E la nave va… Aquatics reflects underneath the cantilever mixing with the ballet of moving car reflectors from the surrounding banks. If the oversizing of the existing concrete structure eased the loads transfer, the seismic upgrade to compliance of the whole building called for a micro-chirurgy on the structure : widening of expansion joints, creation of seismic shear walls (7mx1m, 5-storeys height), etc...
The underpinning fondation upgrade was an experimental première in Europe : 2m wide and 14m deep jet-grouting columns in which were stucked 4 petroleum metallic tube filled with concrete. Structure-related costs represent as much as 50% of the global construction cost (usually it is around 30-35%). Still, the global cost of the project is very interesting, especially for a city centre construction (1200€/m²).
The architects proposed a large programmatic mix in the same building. Which means tackling conflicting regulations between public programs (restaurants, higher education, exhibition areas ...), housing, offices… To preserve an outdoor coherence and an indoor optimal functionnality.
On ground floor, where large bricks fillings were replaced with huge glass panels and large heights glass doors (3.70m), the existing building hosts restaurants, and their terraces show the former altimetry docks, a base for the new recomposition.
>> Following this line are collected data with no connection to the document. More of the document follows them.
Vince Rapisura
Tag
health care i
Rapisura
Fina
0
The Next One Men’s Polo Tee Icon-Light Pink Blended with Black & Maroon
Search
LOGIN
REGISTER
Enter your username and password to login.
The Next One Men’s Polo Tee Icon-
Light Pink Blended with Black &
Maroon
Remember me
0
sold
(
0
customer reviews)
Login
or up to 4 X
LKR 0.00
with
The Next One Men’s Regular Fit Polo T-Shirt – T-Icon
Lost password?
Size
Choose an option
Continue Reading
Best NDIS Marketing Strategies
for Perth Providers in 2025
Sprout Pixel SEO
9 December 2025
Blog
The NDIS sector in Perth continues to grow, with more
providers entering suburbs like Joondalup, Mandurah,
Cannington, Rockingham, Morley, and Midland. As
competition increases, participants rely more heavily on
The old Tourette was raised by a floor with a panoramic 360 ° view of the Vosges and the Black Forest Mountains that enclose the Alsatian plain.
Other parts of the original warehouse also hosts the Fabrique du Numérique ( 2000m space created by the City of Strasbourg, for the development of digital cultures, FabLab , etc ...) , a school of journalism and communication , several start-ups in the field of information technology, digital , design and communications , and other co-working office spaces. The new part (metallic exoskeleton) is itself made up of 67 homes (with high environmental performances), from studio to 4 bedrooms flats. All of these are made of steel structure which is exceptional considering the acoustic issues of such materials.
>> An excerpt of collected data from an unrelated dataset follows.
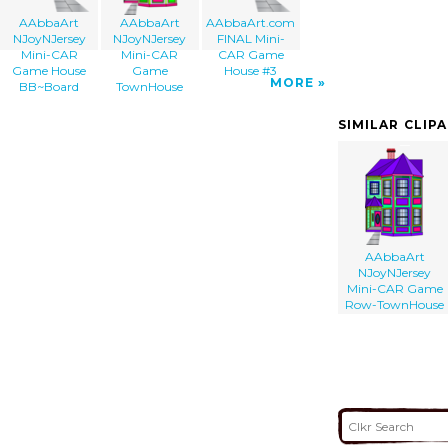
AAbbaArt
AAbbaArt
AAbbaArt.com
NJoyNJersey
NJoyNJersey
FINAL Mini-
Mini-CAR
Mini-CAR
CAR Game
Game House
Game
House #3
MORE
BB~Board
TownHouse
SIMILAR CLIP
AAbbaArt
NJoyNJersey
Mini-CAR Game
Row-TownHouse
On the northern facade, fire escapes are externalized to optimize interior surfaces, but also to provide an architectural identity – quoting the tribunes of El Lissitzky and cantilevers of Adalberto Libera - refusing , because of the site configuration , the dichotomy between noble and technical facade. They connect the different programs, with some structural acrobatics, widening consequently to the accumulation of people (from 90cm to 4.50m for the widest )
This major re-use example demonstrates the willingness of architects to preserve the traces of the past in the city of tomorrow , and technical and engineering capacity to reinterpret an architecture heritage in a contemporary and innovative way. This object is found and erected in the state of " cadavre exquis" as liked to imagine the surrealists.